"intentions" are something i've been thinking about lately. as i've examined my actions and the reasons for them, i've discovered much of the time i do things because they seem to be the "right" thing to do. the reason i perform the "right" action isn't as much because i want to help another, but because i feel duty-bound in act in the right way. i wonder if doing the right thing out of a sense of duty is beneficial to me and if the receiver of my action perceives that i'm not acting out of love, but instead am acting in what i perceive to be my own best interest. after all, if i fulfill my responsibility to act in the right way, to perform the caring action, aren't i putting "stars in my crown," amassing "good karma" to my own credit?

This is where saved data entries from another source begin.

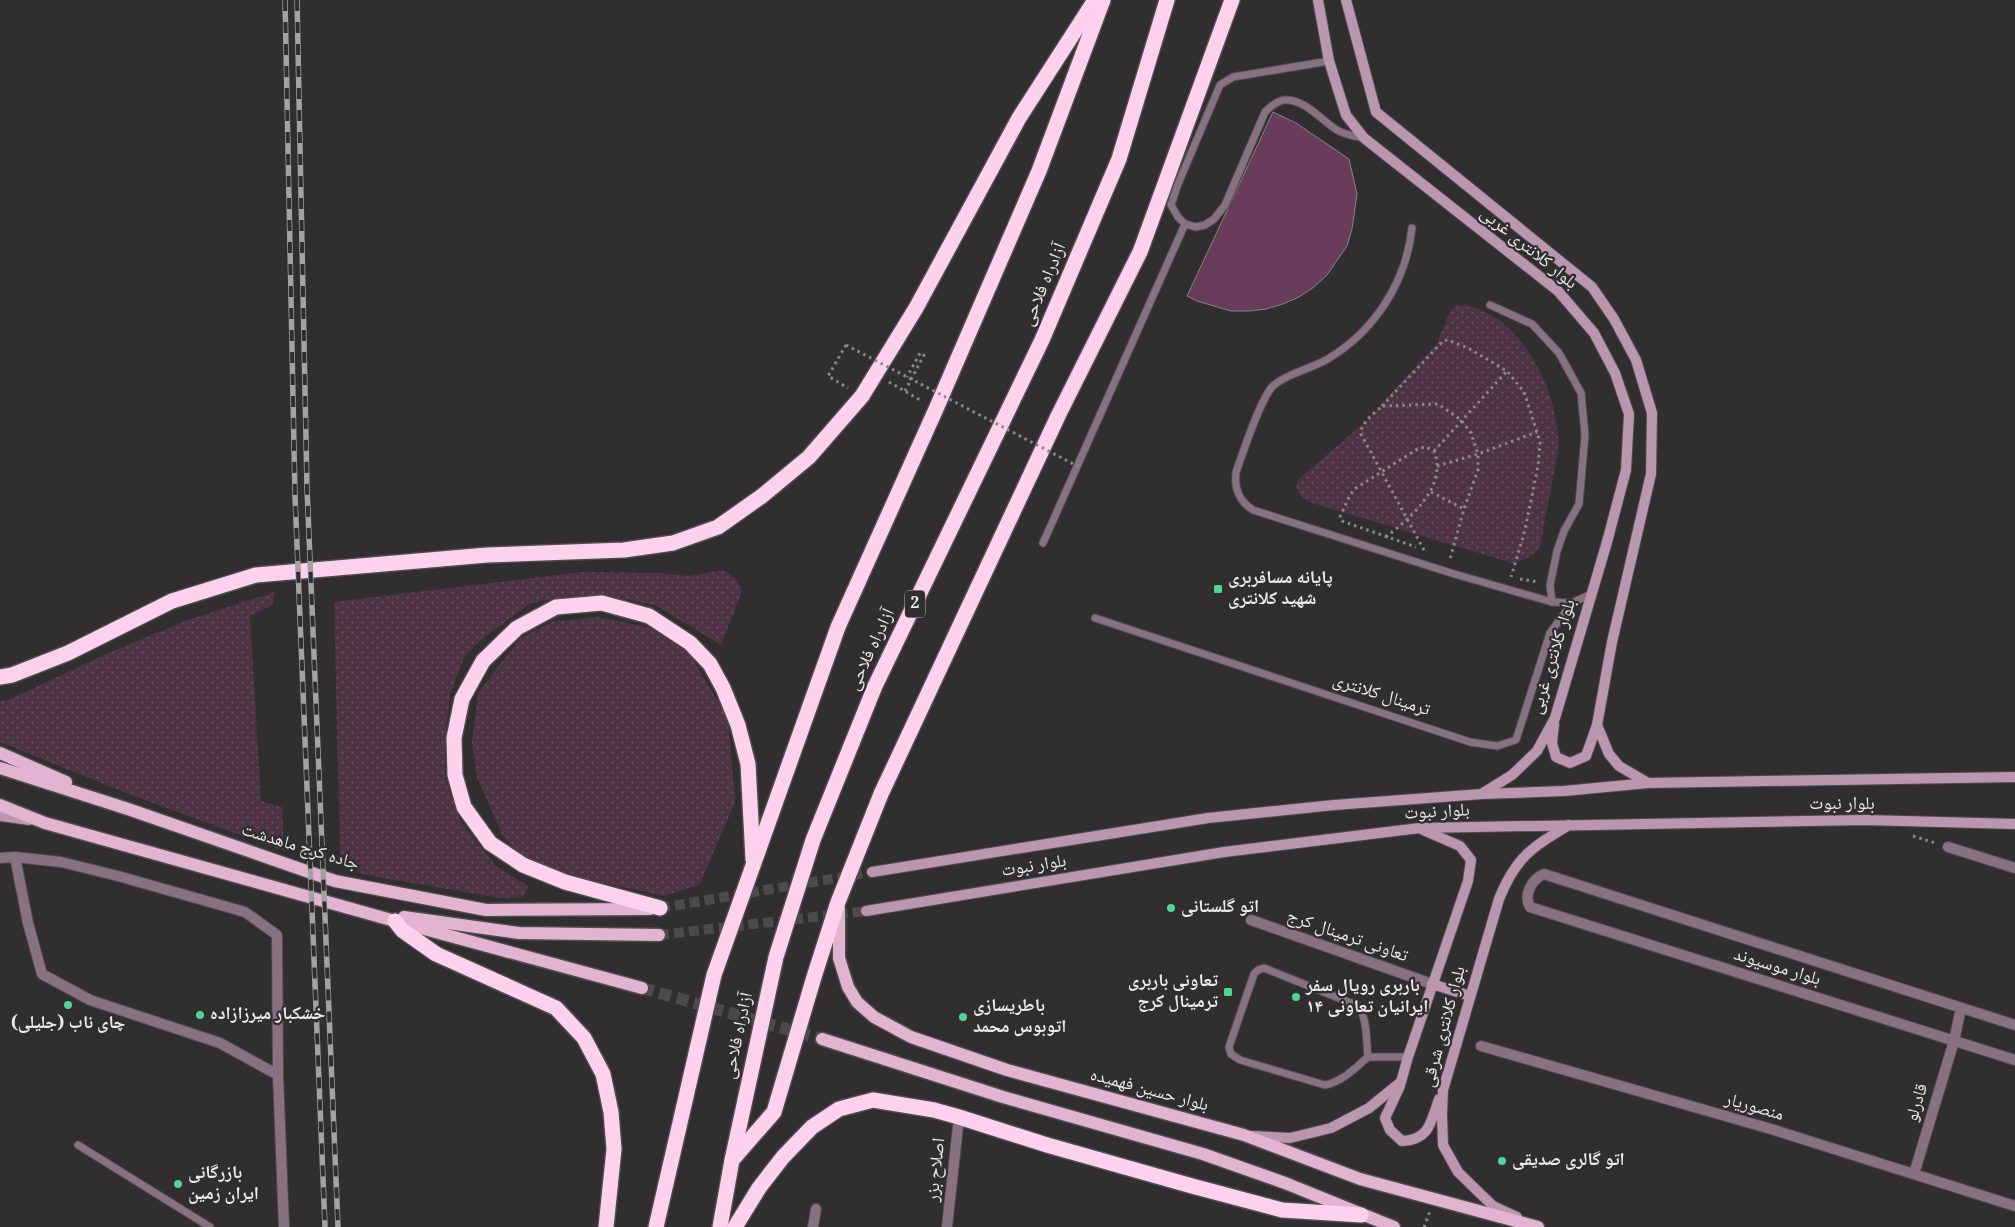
<svg xmlns="http://www.w3.org/2000/svg" width="2015" height="1227" viewBox="0 0 2015 1227" font-family="Georgia,'Noto Naskh Arabic',serif">
<style>
.grass{fill:url(#grass-dots)}
.building{fill:#693c5b;stroke:#888486}
.lines{fill:none;stroke-linecap:round;stroke-linejoin:round}
.secondary-tunnel{stroke:#4c4a4b;stroke-width:10;stroke-dasharray:10 5;stroke-linecap:butt}
.primary-tunnel{stroke:#4c4a4b;stroke-width:12;stroke-dasharray:12 6;stroke-linecap:butt}
.lane-casing{stroke:#4e4c4d;stroke-width:9}
.street-casing{stroke:#4e4c4d;stroke-width:12}
.secondary-casing{stroke:#4e4c4d;stroke-width:12}
.primary-casing{stroke:#4e4c4d;stroke-width:15}
.highway-casing{stroke:#4e4c4d;stroke-width:18}
.path{stroke:#8a8889;stroke-width:3;stroke-dasharray:2.5 4;stroke-linecap:butt}
.lane{stroke:#887180;stroke-width:7}
.street{stroke:#887180;stroke-width:10}
.secondary{stroke:#ba97ae;stroke-width:10}
.primary{stroke:#e2b4d1;stroke-width:12}
.highway{stroke:#fed2ee;stroke-width:15}
.rail-casing{stroke:#a4a2a3;stroke-width:5.5}
.rail{stroke:#302e2f;stroke-width:4;stroke-dasharray:11;stroke-linecap:butt}
.path-bridge{stroke:#8a8889;stroke-width:3;stroke-dasharray:2.5 4;stroke-linecap:butt}
.poi-dot{fill:#52d397;stroke:#302e2f;stroke-width:2}
.labels{text-anchor:middle;dominant-baseline:central;stroke-width:4.5;stroke-linejoin:round;paint-order:stroke}
.shield{fill:#302e2f;stroke:#b4b2b3;stroke-width:1}
.shield-label{font-size:16px;font-weight:bold;fill:#eceaeb}
.street-label{font-size:18px;fill:#eceaeb;stroke:#302e2f}
.poi-label{font-size:18px;font-weight:bold;fill:#eceaeb;stroke:#302e2f;text-anchor:start}
</style>
<defs>
<pattern id="grass-dots" width="8" height="8" patternUnits="userSpaceOnUse" patternTransform="scale(1.25)"><rect width="8" height="8" fill="#4e3345"/><path d="M2 2h.1M6 6h.1" fill="none" stroke="#685160" stroke-width="1.8" stroke-linecap="round"/></pattern>
</defs>
<rect width="100%" height="100%" fill="#302e2f"/>
<g class="grass">
<path d="M1457,305C1518,306 1562,395 1558,449C1557,460 1554,472 1552,483C1548,504 1544,525 1540,547C1534,556 1523,561 1512,563L1312,503C1303,499 1298,495 1296,485L1300,478L1365,422L1437,343L1451,310Z"/>
<path d="M724,570L737,580L742,591L721,645L655,605L609,596H570L531,603L487,635L464,657L450,695L445,737V778L460,821L496,866L528,886L524,897L499,898L361,874L340,854L334,602L583,572L661,573L688,576Z"/>
<path d="M275,592L272,605L250,616L261,801L282,807L284,851L126,793L0,742V701L8,700L109,653L188,620Z"/>
<path d="M598,617L650,628L689,653L728,719L735,802L700,884L665,896L585,879L520,857L502,834L477,777L472,742L478,693L520,638L552,622Z"/>
</g>
<path class="building" d="M1273,112L1296,123L1349,159L1357,194L1352,229L1347,246L1327,275L1314,287L1299,297L1283,304L1266,309L1249,311H1231L1197,301L1187,296Z"/>
<g class="lines">
<g class="secondary-tunnel">
<path d="M660,908L872,872"/>
<path d="M659,935L866,911"/>
</g>
<path class="primary-tunnel" d="M642,988L822,1039"/>
<defs>
<g id="lane">
<path d="M1329,61L1233,77L1220,85L1178,184L1171,205L1178,217L1185,224L1196,227L1205,225L1214,219L1225,205L1265,112C1270,107 1277,101 1284,100C1304,98 1322,121 1337,130C1345,135 1355,136 1364,138"/>
<path d="M1412,228C1406,283 1374,332 1326,360C1310,369 1288,373 1274,385C1261,396 1243,453 1236,472C1234,489 1239,501 1253,510L1451,573L1552,602L1572,603L1591,594"/>
<path d="M1490,305L1532,324L1559,353L1581,393L1585,435L1579,504L1564,531L1557,551L1550,585L1552,602"/>
<path d="M1043,543L1185,224"/>
<path d="M1095,618L1470,742L1497,746L1516,740L1550,633L1572,603"/>
<path d="M1368,1057C1366,1041 1368,1015 1356,1005L1264,968L1258,970L1254,974L1229,1047L1231,1054L1240,1060L1325,1085C1342,1082 1355,1068 1368,1057H1408"/>
<path d="M78,1145L210,1227"/>
</g>
<g id="street">
<path d="M1948,847L2015,868"/>
<path d="M0,858L15,857L61,862L118,876L245,912L277,935L278,1075L220,1043L90,1000L42,974L28,923L15,857"/>
<path d="M1251,920L1432,984"/>
<path d="M2015,1025L1544,874C1532,879 1523,895 1530,907L2015,1060"/>
<path d="M1481,1046L1771,1129L2015,1206"/>
<path d="M278,1075L284,1227"/>
<path d="M1914,1174L1954,1041L1961,1008"/>
<path d="M813,1227L816,1209"/>
<path d="M947,1227L959,1117"/>
</g>
<g id="secondary">
<path d="M1318,0L1329,61L1346,115L1364,138L1558,291L1594,333L1615,373L1629,414L1626,470L1607,542L1555,718L1537,751L1512,775L1483,793"/>
<path d="M1346,0L1376,112L1592,287L1614,319L1636,360L1652,413L1651,474L1612,642L1597,725L1609,754L1619,766L1648,783"/>
<path d="M1554,724L1552,743L1556,757L1570,763L1586,756L1597,725"/>
<path d="M0,816L29,820"/>
<path d="M872,872L1208,818L1334,805L1482,794L1564,791L1648,783L2015,777"/>
<path d="M866,911L1224,852L1420,828L1865,820L2015,824"/>
<path d="M1432,984L1470,996"/>
<path d="M1400,1086L1385,1118L1390,1130L1402,1141C1430,1140 1431,1121 1439,1099"/>
<path d="M1252,1136L1290,1138L1331,1128L1369,1108L1401,1082L1408,1057L1468,881L1471,860L1460,846L1423,830"/>
<path d="M1517,1217L1493,1206L1458,1172L1443,1145L1442,1114L1443,1090L1499,899C1516,857 1531,848 1569,825"/>
</g>
<g id="primary">
<path d="M0,753L66,782"/>
<path d="M0,768L128,809L335,881L486,910L650,909"/>
<path d="M0,805L45,823L395,921L642,988"/>
<path d="M839,909V958L848,987L857,1002L874,1017L911,1037L1007,1070L1244,1135L1360,1179L1538,1227"/>
<path d="M404,917L519,933L659,935"/>
<path d="M822,1039L1003,1097L1203,1154L1285,1183L1394,1227"/>
</g>
<g id="highway">
<path d="M0,677L12,675L68,653L172,601L256,575L487,555L624,550L673,543L718,527L762,496L809,457L862,396L916,308L1019,118L1095,0"/>
<path d="M660,908L565,882L523,865L490,843L464,807L455,775L454,738L462,699L483,661L517,628L556,607L602,603L649,616L690,643L710,664L723,688L738,725L748,764L753,859"/>
<path d="M395,921L402,930L436,954L556,1008L584,1038L603,1074L611,1112L614,1149L606,1227"/>
<path d="M733,1159L774,1112L814,977L838,902L881,794L1058,416L1140,252L1232,0"/>
<path d="M656,1227L714,975L838,627L936,409L1039,171L1103,0"/>
<path d="M720,1227L732,1160L776,957L813,840L875,686L1042,340L1119,159L1167,0"/>
<path d="M735,1227L759,1188L783,1157L812,1127L839,1109L873,1100L934,1110L959,1117L1047,1145L1192,1186L1282,1210L1361,1215"/>
</g>
</defs>
<use href="#lane" class="lane-casing"/>
<use href="#street" class="street-casing"/>
<use href="#secondary" class="secondary-casing"/>
<use href="#primary" class="primary-casing"/>
<use href="#highway" class="highway-casing"/>
<g class="path">
<path d="M846,345L828,376L848,388"/>
<path d="M889,382L922,401"/>
<path d="M905,391L924,355L920,353L907,377"/>
<path d="M1382,406L1443,341L1448,340L1468,348L1507,371L1524,392L1537,432L1540,443L1538,466L1524,534L1511,577"/>
<path d="M1434,451L1507,371"/>
<path d="M1437,466L1478,454L1537,432"/>
<path d="M1431,492L1464,509"/>
<path d="M1386,537C1410,518 1448,487 1434,451L1426,447L1419,448L1356,488L1350,495L1340,517L1342,521L1416,547"/>
<path d="M1424,550L1361,434C1360,423 1375,413 1382,406L1438,404L1461,420L1471,433L1478,454V470L1464,509L1450,559"/>
<path d="M1520,579L1538,582"/>
<path d="M1913,836L1935,843"/>
<path d="M1424,1227L1430,1211"/>
</g>
<use href="#lane" class="lane"/>
<use href="#street" class="street"/>
<use href="#secondary" class="secondary"/>
<use href="#primary" class="primary"/>
<use href="#highway" class="highway"/>
<defs>
<g id="rail">
<path d="M285,0L295,496L325,1227"/>
<path d="M297,0L307,488L338,1227"/>
</g>
</defs>
<use href="#rail" class="rail-casing"/>
<use href="#rail" class="rail"/>
<path class="path-bridge" d="M846,345L1081,468"/>
</g>
<g class="poi-dot">
<rect x="1213" y="584" width="10" height="10" rx="2.5"/>
<circle cx="1171" cy="908" r="5"/>
<rect x="1223" y="987" width="10" height="10" rx="2.5"/>
<circle cx="1296" cy="997" r="5"/>
<circle cx="68" cy="1005" r="5"/>
<circle cx="200" cy="1015" r="5"/>
<circle cx="963" cy="1017" r="5"/>
<circle cx="1502" cy="1161" r="5"/>
<circle cx="178" cy="1184" r="5"/>
</g>
<g class="labels">
<rect class="shield" x="905" y="590.5" width="20" height="27" rx="4"/>
<g class="shield-label">
<text x="915" y="604">2</text>
</g>
<g class="street-label">
<text transform="translate(1528 249) rotate(39)">بلوار کلانتری غربی</text>
<text transform="translate(1045 285) rotate(-67)">آزادراه فلاحی</text>
<text transform="translate(872 650) rotate(-65)">آزادراه فلاحی</text>
<text transform="translate(1554 657) rotate(-73)">بلوار کلانتری غربی</text>
<text transform="translate(1381 696) rotate(18)">ترمینال کلانتری</text>
<text x="1842" y="805">بلوار نبوت</text>
<text transform="translate(1437 813) rotate(-3)">بلوار نبوت</text>
<text transform="translate(300 848) rotate(17)">جاده کرج ماهدشت</text>
<text transform="translate(1034 867) rotate(-9)">بلوار نبوت</text>
<text transform="translate(1347 937) rotate(19)">تعاونی ترمینال کرج</text>
<text transform="translate(1777 968) rotate(17)">بلوار موسیوند</text>
<text transform="translate(1445 1027) rotate(-75)">بلوار کلانتری شرقی</text>
<text transform="translate(739 1036) rotate(-78)">آزادراه فلاحی</text>
<text transform="translate(1149 1091) rotate(15)">بلوار حسین فهمیده</text>
<text transform="translate(1918 1103) rotate(-73)">قادرلو</text>
<text transform="translate(1754 1108) rotate(16)">منصوریار</text>
<text transform="translate(937 1170) rotate(-84)">اصلاح بزر</text>
</g>
<g class="poi-label">
<text x="1228" y="579">پایانه مسافربری<tspan x="1228" dy="21">شهید کلانتری</tspan></text>
<text x="1181" y="908">اتو گلستانی</text>
<text x="1218" y="982" text-anchor="end">تعاونی باربری<tspan x="1218" dy="21">ترمینال کرج</tspan></text>
<text x="1306" y="987">باربری رویال سفر<tspan x="1306" dy="21">ایرانیان تعاونی ۱۴</tspan></text>
<text x="973" y="1007">باطریسازی<tspan x="973" dy="21">اتوبوس محمد</tspan></text>
<text x="210" y="1015">خشکبار میرزازاده</text>
<text x="68" y="1024" text-anchor="middle">چای ناب (جلیلی)</text>
<text x="1512" y="1161">اتو گالری صدیقی</text>
<text x="188" y="1174">بازرگانی<tspan x="188" dy="21">ایران زمین</tspan></text>
</g>
</g>
</svg>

the right intention is probably as important as the right action. when i act primarily because it helps me, the receiver of the action is not the one who is the center of the action, but rather the focus is on the doer: me. i've spent some time praying that my heart would become that of a servant whose focus is on the person being helped, not on the person doing the helping. perhaps that is why right intention follows immediately after right view in the eight-fold path. right action comes further along the path and right effort even further along. if i am to act in true loving-kindness, i must set "self" aside in favor of focusing on the "other" toward whom loving-kindness is directed.
my prayer for myself and for others continues to be that we will all be transformed, becoming true servants, serving others out of love for them, not serving others because it is beneficial for us. isn't this what jesus was teaching peter when jesus insisted on washing peter's feet over peter's protests? shalom.